(Beginning of Supplied material)
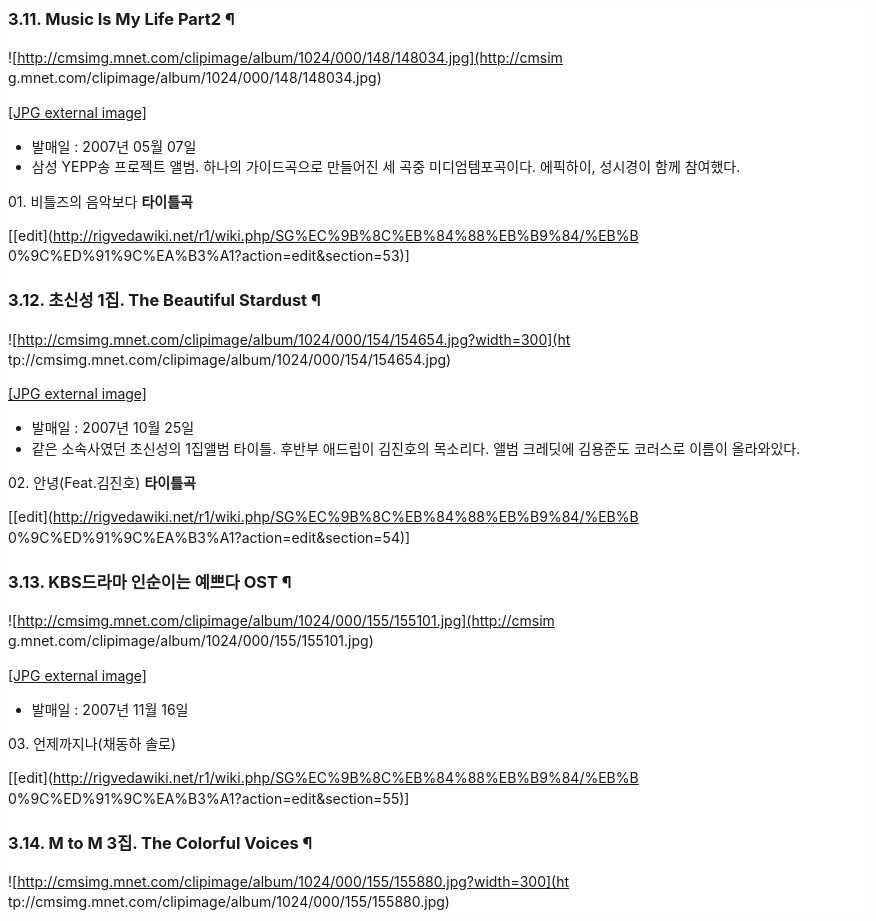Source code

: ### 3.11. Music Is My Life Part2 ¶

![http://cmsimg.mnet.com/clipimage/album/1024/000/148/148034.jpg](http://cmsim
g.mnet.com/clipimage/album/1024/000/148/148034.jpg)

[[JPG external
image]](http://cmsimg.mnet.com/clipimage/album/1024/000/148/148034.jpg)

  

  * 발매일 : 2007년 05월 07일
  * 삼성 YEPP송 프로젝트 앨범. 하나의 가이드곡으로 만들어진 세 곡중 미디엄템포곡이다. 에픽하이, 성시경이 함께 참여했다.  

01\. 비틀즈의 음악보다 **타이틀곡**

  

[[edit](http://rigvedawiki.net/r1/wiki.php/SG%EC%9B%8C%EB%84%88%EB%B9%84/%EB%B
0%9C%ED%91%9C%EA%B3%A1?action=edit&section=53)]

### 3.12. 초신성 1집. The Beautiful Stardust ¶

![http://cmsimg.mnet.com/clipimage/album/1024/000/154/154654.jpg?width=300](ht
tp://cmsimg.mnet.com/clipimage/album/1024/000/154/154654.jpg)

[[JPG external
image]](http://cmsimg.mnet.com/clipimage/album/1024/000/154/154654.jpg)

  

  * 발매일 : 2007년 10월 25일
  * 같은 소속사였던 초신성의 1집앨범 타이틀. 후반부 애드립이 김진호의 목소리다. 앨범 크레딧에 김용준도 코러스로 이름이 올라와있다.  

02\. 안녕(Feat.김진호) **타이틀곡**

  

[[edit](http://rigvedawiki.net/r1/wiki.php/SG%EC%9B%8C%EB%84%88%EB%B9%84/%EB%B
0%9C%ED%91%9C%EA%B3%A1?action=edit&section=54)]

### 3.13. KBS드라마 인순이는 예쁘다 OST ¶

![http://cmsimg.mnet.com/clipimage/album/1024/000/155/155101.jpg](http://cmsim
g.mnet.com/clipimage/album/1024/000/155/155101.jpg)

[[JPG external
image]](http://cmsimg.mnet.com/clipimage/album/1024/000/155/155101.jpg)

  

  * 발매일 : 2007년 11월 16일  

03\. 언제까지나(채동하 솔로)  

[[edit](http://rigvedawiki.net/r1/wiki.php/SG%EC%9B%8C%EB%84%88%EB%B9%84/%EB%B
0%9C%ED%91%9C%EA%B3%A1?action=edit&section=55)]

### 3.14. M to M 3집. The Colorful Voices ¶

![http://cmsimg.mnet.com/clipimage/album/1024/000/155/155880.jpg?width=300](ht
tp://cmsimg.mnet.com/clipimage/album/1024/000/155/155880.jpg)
(End of Supplied material)
**Directive**
Which lines in the items above contain the string "section", with case counting? Find and copy each of them.

**Written response**
0%9C%ED%91%9C%EA%B3%A1?action=edit&section=53)]
0%9C%ED%91%9C%EA%B3%A1?action=edit&section=54)]
0%9C%ED%91%9C%EA%B3%A1?action=edit&section=55)]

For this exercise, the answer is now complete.